» Directions
Please take the lines from the one holding "Boardtac Solutions" through the one holding "tank has completely dissolved." in the data below and copy them exactly.

» Information given
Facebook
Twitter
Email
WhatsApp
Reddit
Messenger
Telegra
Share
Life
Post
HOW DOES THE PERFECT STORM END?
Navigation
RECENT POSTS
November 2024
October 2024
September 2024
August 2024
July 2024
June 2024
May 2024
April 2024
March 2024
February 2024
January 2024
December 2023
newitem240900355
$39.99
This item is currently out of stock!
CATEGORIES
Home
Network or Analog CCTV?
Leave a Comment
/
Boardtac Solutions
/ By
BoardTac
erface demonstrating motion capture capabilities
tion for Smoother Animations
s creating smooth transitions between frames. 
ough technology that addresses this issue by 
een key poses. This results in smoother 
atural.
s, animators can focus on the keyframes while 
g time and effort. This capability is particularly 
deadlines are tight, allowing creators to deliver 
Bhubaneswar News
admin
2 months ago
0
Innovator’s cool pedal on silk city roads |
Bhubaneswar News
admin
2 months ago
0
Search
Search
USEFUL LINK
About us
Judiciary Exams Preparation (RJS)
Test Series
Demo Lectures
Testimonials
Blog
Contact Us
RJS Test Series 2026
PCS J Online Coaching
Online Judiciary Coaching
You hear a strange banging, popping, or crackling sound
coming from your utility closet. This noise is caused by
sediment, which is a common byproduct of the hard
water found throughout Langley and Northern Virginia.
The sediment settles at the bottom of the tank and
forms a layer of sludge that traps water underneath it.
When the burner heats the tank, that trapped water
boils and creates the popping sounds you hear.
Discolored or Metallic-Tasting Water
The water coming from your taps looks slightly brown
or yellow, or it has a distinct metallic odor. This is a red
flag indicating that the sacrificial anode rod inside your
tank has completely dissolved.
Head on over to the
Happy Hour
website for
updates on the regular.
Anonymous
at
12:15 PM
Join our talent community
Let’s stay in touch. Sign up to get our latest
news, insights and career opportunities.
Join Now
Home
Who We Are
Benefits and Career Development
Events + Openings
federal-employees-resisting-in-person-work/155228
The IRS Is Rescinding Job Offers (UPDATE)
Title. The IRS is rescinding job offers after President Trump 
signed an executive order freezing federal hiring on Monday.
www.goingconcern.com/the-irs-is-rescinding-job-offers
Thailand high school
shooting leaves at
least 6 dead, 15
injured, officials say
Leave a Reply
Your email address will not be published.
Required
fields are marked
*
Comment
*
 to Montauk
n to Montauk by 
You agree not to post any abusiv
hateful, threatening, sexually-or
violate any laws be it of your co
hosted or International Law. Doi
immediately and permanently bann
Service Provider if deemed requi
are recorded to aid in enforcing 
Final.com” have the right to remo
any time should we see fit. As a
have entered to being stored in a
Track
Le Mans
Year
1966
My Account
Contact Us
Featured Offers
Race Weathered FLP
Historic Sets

» Answer below
Boardtac Solutions
/ By
BoardTac
erface demonstrating motion capture capabilities
tion for Smoother Animations
s creating smooth transitions between frames. 
ough technology that addresses this issue by 
een key poses. This results in smoother 
atural.
s, animators can focus on the keyframes while 
g time and effort. This capability is particularly 
deadlines are tight, allowing creators to deliver 
Bhubaneswar News
admin
2 months ago
0
Innovator’s cool pedal on silk city roads |
Bhubaneswar News
admin
2 months ago
0
Search
Search
USEFUL LINK
About us
Judiciary Exams Preparation (RJS)
Test Series
Demo Lectures
Testimonials
Blog
Contact Us
RJS Test Series 2026
PCS J Online Coaching
Online Judiciary Coaching
You hear a strange banging, popping, or crackling sound
coming from your utility closet. This noise is caused by
sediment, which is a common byproduct of the hard
water found throughout Langley and Northern Virginia.
The sediment settles at the bottom of the tank and
forms a layer of sludge that traps water underneath it.
When the burner heats the tank, that trapped water
boils and creates the popping sounds you hear.
Discolored or Metallic-Tasting Water
The water coming from your taps looks slightly brown
or yellow, or it has a distinct metallic odor. This is a red
flag indicating that the sacrificial anode rod inside your
tank has completely dissolved.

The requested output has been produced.